→ PROBLEM DETAILS: Below are the records; output them exactly from the first line through the line with "It can capture", stopping there.

Stored data
-- Opening Marker --
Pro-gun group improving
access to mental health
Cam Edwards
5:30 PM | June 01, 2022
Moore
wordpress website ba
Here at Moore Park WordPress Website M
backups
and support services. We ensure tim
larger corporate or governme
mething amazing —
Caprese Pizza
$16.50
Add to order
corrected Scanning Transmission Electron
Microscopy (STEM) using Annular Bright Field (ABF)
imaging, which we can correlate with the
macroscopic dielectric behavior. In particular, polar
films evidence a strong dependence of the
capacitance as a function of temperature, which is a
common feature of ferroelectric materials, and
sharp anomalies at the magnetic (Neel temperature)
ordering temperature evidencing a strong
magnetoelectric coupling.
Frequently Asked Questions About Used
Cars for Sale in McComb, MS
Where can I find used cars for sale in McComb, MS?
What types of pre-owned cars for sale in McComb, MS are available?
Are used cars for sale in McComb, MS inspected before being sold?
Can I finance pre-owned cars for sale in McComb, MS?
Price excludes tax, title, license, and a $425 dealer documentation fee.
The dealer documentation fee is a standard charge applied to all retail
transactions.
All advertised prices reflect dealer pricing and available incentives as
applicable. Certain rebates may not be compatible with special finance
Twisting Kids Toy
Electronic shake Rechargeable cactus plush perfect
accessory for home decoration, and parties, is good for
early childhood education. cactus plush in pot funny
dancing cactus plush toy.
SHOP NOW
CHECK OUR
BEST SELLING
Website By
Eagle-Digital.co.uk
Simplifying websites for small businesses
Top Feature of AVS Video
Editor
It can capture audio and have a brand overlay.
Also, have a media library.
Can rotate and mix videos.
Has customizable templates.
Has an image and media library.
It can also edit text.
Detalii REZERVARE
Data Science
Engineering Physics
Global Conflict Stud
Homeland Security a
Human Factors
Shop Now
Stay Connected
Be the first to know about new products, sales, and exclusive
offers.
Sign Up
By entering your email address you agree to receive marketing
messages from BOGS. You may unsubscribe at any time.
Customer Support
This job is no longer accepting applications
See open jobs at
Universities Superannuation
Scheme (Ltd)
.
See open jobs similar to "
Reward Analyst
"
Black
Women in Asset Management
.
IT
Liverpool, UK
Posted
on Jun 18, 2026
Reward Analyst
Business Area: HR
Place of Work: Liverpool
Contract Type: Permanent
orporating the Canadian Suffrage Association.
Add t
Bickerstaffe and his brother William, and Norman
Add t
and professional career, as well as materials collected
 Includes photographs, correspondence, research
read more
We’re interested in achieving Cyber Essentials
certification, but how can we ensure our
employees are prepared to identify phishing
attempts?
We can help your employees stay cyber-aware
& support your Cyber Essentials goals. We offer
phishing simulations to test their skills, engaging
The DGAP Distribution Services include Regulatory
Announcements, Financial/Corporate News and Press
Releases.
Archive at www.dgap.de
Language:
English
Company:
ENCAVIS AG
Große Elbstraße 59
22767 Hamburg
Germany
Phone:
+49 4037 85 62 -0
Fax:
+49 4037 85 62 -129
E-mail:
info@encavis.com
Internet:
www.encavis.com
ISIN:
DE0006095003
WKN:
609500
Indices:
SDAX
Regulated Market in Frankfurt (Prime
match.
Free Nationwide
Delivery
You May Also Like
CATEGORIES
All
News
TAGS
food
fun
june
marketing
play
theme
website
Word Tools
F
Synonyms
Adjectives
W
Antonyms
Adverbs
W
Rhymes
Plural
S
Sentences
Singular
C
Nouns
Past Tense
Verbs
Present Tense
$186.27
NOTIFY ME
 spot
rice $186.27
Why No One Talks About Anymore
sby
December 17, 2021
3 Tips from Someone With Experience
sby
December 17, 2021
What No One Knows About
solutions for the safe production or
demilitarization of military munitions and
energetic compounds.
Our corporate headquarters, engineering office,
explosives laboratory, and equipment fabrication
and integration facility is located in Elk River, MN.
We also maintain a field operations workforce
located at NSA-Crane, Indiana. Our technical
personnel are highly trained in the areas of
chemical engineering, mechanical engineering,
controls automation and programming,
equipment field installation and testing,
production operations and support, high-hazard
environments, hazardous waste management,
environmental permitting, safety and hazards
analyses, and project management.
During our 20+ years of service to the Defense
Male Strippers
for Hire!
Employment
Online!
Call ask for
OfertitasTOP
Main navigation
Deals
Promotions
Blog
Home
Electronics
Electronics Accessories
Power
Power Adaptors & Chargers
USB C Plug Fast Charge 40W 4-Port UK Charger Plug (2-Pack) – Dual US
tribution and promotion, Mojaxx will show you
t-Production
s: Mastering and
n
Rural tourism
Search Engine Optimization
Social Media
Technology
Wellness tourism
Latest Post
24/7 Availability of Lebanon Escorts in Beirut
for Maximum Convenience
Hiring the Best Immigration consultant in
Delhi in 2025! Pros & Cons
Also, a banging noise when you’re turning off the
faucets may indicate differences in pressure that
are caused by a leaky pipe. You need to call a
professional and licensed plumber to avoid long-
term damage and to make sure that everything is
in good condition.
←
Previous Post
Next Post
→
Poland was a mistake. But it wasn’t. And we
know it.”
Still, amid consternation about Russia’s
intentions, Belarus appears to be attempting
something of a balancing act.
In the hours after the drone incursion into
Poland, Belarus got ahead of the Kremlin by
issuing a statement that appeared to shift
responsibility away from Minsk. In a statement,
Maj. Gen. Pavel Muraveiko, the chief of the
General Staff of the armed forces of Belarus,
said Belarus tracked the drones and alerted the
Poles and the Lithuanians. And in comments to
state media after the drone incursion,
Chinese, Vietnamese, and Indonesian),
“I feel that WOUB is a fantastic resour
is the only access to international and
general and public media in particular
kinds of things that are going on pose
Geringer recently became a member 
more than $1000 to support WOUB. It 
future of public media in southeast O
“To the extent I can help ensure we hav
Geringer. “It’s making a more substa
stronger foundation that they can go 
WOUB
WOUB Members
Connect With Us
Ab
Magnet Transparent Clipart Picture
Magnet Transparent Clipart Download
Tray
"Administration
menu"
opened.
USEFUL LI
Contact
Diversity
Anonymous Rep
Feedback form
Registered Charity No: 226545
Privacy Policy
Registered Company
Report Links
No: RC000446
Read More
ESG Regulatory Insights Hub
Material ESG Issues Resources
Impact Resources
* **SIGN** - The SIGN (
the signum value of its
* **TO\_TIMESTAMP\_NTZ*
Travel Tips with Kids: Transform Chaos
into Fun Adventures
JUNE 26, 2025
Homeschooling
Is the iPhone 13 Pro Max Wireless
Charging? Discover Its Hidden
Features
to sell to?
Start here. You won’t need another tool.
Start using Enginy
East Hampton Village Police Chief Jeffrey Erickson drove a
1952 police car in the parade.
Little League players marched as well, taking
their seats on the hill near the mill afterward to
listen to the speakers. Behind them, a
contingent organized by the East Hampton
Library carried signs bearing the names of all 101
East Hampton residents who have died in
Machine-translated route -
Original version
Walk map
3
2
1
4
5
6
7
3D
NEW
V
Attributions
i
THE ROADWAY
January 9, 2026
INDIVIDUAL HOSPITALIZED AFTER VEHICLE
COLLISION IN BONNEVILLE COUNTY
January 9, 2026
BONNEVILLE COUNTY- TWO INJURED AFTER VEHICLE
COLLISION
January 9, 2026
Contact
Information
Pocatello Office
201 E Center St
-- Closing Marker --
→ EXERCISE ANSWER:
Pro-gun group improving
access to mental health
Cam Edwards
5:30 PM | June 01, 2022
Moore
wordpress website ba
Here at Moore Park WordPress Website M
backups
and support services. We ensure tim
larger corporate or governme
mething amazing —
Caprese Pizza
$16.50
Add to order
corrected Scanning Transmission Electron
Microscopy (STEM) using Annular Bright Field (ABF)
imaging, which we can correlate with the
macroscopic dielectric behavior. In particular, polar
films evidence a strong dependence of the
capacitance as a function of temperature, which is a
common feature of ferroelectric materials, and
sharp anomalies at the magnetic (Neel temperature)
ordering temperature evidencing a strong
magnetoelectric coupling.
Frequently Asked Questions About Used
Cars for Sale in McComb, MS
Where can I find used cars for sale in McComb, MS?
What types of pre-owned cars for sale in McComb, MS are available?
Are used cars for sale in McComb, MS inspected before being sold?
Can I finance pre-owned cars for sale in McComb, MS?
Price excludes tax, title, license, and a $425 dealer documentation fee.
The dealer documentation fee is a standard charge applied to all retail
transactions.
All advertised prices reflect dealer pricing and available incentives as
applicable. Certain rebates may not be compatible with special finance
Twisting Kids Toy
Electronic shake Rechargeable cactus plush perfect
accessory for home decoration, and parties, is good for
early childhood education. cactus plush in pot funny
dancing cactus plush toy.
SHOP NOW
CHECK OUR
BEST SELLING
Website By
Eagle-Digital.co.uk
Simplifying websites for small businesses
Top Feature of AVS Video
Editor
It can capture audio and have a brand overlay.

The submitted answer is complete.